Die grundsätzlichen Bausteine, derer sich Glukhovsky für seine Dystopie bedient, sind dabei nicht neu. Die Röhren der Metro und ihre in festen Gruppen organisierten Bewohner erinnern an die Vaults der Fallout-Reihe. Zwischen den einfachen Bewohnern, Verbrechern und Händlern wandeln auch in Metro die Stalker, die zur Elite der Kampftruppen gehören, aber in ihrer Organisation unabhängig sind. Sie sind die Einzigen, die schwer bewaffnet die Oberfläche nach Verwertbarem absuchen und so den Mythos des Abenteurers und Schatzsuchers in die postnukleare Zukunft retten. Auch hier ist die Anlehnung an die gleichnamige Videospielreihe S.T.A.L.K.E.R. zu erkennen, die wiederum auf den gleichnamigen Filmklassiker von Andrei Tarkowski und den Roman Picknick am Wegesrand von Arkadi und Boris Strugazki zurückgeht.

Es sind diese Anspielungen und Querverweise auf die Kultur des späten 20. Jahrhunderts, die Glukhovskys Welt so lebendig und greifbar machen. Um den Gang der Protagonisten durch die finsteren Tunnel nachvollziehen zu können, reicht der Griff zu einem aktuellen Moskauer Metroplan und auch die von Heyne in einem reichen Glossar erklärten Begrifflichkeiten des postsowjetischen Russlands sind heute durchaus noch geläufig.
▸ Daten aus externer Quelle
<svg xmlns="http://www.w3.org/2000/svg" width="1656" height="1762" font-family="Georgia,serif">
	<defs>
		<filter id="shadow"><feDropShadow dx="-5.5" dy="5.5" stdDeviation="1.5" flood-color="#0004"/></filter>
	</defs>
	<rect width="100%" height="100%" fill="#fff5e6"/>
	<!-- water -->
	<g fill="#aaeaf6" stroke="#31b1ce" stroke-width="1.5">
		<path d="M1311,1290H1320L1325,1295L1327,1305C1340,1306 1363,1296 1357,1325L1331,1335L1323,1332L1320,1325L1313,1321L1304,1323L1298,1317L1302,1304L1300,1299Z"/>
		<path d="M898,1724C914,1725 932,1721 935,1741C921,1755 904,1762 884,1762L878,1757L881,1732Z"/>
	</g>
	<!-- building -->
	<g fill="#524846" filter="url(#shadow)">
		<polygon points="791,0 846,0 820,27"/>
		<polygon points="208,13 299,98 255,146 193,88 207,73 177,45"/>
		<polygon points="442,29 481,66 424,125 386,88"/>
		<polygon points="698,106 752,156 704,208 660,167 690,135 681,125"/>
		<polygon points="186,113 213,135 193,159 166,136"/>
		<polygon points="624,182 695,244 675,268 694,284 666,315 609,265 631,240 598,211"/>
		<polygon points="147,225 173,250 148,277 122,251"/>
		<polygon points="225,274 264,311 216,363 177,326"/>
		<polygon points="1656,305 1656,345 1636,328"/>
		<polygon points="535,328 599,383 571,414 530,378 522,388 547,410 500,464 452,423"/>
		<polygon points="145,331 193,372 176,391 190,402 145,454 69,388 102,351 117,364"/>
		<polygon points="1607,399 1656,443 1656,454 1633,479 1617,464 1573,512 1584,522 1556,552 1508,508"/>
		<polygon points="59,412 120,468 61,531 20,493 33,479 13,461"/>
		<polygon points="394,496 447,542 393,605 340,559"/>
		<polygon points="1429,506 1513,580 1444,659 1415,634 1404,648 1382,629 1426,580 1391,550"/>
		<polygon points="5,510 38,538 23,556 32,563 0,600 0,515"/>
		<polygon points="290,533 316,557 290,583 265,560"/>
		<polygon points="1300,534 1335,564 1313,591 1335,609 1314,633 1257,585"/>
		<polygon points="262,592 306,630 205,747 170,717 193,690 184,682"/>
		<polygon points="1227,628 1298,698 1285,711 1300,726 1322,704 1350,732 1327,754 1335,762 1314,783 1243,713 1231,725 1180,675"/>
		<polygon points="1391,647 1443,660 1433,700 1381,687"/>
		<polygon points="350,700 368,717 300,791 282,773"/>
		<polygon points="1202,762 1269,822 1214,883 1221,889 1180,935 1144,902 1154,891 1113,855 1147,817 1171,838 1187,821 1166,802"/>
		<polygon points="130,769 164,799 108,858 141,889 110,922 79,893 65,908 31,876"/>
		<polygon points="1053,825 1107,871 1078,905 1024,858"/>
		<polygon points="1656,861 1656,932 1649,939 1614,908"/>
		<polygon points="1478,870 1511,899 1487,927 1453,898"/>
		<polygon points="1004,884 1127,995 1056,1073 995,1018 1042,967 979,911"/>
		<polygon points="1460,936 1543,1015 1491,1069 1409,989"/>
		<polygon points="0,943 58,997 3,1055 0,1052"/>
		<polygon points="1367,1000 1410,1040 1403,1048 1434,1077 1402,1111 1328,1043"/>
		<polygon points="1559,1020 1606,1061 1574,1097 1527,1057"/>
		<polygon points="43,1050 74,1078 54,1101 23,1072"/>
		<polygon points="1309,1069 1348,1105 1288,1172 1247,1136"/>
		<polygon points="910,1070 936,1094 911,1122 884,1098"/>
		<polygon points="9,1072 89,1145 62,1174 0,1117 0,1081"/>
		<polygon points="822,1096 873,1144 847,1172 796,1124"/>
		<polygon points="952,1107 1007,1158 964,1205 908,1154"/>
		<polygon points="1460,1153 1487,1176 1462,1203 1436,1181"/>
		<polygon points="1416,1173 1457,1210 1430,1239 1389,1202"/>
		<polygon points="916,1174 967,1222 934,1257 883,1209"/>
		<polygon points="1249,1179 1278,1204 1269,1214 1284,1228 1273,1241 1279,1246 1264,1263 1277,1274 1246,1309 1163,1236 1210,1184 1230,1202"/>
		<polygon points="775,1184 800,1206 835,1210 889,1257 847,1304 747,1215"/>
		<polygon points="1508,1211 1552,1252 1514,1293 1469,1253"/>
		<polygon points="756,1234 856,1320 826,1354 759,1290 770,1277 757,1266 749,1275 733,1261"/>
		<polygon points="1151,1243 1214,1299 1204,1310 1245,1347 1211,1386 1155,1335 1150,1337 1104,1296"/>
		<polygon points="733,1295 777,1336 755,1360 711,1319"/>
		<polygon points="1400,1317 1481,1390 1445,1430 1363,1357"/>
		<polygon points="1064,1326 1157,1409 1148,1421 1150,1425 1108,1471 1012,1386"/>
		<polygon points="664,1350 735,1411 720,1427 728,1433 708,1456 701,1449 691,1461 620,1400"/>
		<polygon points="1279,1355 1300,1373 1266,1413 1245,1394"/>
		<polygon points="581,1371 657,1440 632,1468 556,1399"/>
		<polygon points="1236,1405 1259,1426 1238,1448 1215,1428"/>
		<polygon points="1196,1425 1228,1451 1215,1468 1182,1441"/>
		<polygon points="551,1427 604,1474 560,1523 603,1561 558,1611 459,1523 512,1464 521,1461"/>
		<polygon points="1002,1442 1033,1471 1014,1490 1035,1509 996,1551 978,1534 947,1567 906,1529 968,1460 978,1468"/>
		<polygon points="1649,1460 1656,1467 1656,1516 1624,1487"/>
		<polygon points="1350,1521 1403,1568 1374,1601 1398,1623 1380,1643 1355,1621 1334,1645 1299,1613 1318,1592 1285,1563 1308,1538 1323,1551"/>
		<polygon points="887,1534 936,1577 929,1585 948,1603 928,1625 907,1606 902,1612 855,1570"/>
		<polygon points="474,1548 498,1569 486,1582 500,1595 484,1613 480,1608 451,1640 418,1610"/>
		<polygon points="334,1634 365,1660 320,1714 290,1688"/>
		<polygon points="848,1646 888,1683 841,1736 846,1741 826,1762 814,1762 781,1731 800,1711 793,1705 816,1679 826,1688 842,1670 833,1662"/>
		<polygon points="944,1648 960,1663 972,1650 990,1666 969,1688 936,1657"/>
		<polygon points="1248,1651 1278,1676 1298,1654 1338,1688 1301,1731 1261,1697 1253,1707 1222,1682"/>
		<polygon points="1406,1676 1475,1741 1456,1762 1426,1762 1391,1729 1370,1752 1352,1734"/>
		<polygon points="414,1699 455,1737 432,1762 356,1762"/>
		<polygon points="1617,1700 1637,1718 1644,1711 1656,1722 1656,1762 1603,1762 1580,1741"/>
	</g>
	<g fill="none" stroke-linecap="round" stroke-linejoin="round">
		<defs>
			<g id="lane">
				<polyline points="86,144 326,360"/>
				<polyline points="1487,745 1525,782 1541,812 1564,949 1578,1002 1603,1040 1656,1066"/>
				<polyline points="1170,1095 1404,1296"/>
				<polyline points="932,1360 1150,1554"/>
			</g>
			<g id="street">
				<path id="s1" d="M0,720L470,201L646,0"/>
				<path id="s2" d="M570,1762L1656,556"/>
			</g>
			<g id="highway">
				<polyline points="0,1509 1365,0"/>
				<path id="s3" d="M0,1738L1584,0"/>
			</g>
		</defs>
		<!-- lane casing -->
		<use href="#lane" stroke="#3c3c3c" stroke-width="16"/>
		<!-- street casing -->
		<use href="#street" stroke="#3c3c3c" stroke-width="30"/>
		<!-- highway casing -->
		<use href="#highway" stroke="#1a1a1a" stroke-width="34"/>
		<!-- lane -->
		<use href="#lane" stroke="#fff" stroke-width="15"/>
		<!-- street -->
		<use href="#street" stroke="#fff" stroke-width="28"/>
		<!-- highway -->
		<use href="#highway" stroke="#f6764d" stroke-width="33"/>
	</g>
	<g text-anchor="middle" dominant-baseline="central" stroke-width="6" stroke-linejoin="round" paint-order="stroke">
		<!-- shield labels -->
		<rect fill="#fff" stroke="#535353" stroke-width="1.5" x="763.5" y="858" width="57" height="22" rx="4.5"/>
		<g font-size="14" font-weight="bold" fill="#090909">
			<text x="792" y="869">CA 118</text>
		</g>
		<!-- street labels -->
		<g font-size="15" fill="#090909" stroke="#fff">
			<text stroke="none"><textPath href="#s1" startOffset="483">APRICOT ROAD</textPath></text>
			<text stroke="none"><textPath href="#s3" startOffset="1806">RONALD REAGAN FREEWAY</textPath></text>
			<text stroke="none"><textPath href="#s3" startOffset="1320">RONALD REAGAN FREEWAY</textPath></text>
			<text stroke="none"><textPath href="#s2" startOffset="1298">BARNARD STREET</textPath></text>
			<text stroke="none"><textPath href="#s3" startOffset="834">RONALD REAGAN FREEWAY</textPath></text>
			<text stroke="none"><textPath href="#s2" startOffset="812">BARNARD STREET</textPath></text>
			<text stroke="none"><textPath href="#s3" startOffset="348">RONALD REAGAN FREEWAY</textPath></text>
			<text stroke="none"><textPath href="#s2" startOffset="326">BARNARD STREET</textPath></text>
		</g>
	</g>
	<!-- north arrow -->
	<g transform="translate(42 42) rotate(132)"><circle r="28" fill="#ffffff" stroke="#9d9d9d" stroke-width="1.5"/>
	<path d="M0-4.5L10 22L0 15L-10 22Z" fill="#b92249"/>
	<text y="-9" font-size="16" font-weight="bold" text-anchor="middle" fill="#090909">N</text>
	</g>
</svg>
Ähnlich wie The Walking Dead schafft es auch Metro, gerade durch die Authentizität der Handlungsorte eine umso beklemmendere Stimmung zu schaffen.

Die bedrückende Atmosphäre ist es auch, die über gelegentliche narrative Schwächen der Romane hinwegtröstet. Im ersten Teil wirken die Dialoge oft hölzern und unmotiviert, während im zweiten Teil ab und an ein Handlungssprung so stark ist, dass er fast zum Plotloch gerät. Sprachlich wirkt der zweite – auch vom Umfang her kürzere – Teil geschliffener, präziser, während viele Stellen im ersten Teil etwas zu ausführlich geraten. Damit jedoch befindet sich Glukhovsky in der russischen Epik durchaus in guter Gesellschaft. Eine Besonderheit ist die Offenheit der Metro-Welt und Glukhovskys Schreibprozess. Beide Romane waren schon vor ihrer Veröffentlichung in Teilen im Netz zu lesen, sodass die Leser in ihren Kommentaren Einfluss auf den Fortgang der Handlung nehmen konnten. Diesen partizipativen Grundgedanken hat man beibehalten und er wurde von der Fangemeinde begeistert aufgenommen. Mittlerweile sind 25 weitere Romane von verschiedensten Autoren im Metro-Universum erschienen, welche die Berichte der Überlebenden über Moskau hinaus bis England, Italien und die Ukraine tragen. In ähnlicher Tradition wie bei Stalker erschienen bisher die Videospiele Metro 2033 und Metro: Last Light, eine Verfilmung ist offenbar in Vorbereitung und auch Glukhovsky hat bereits eine weitere Romanfortsetzung angekündigt.

Dmitry Glukhovsky: Metro 2033 und Metro 2034
Aus dem Russischen von David Drevs
München: Wilhelm Heyne Verlag 2014
1088 Seiten, Taschenbuch.
9,99 €

[1] Lem, Stanisłav: Waffensysteme des 21. Jahrhunderts oder The Upside Down Evolution (Die verkehrte Evolution). In: Ders.: Provokationen. Frankfurt/Main: Suhrkamp 1990, S. 67-118 (= st 1773).

[2] Lem (1990), S. 86. Hervorhebung im Original.

[3] Sowohl Ich bin Legende als auch Die Straße sind mittlerweile verfilmt worden.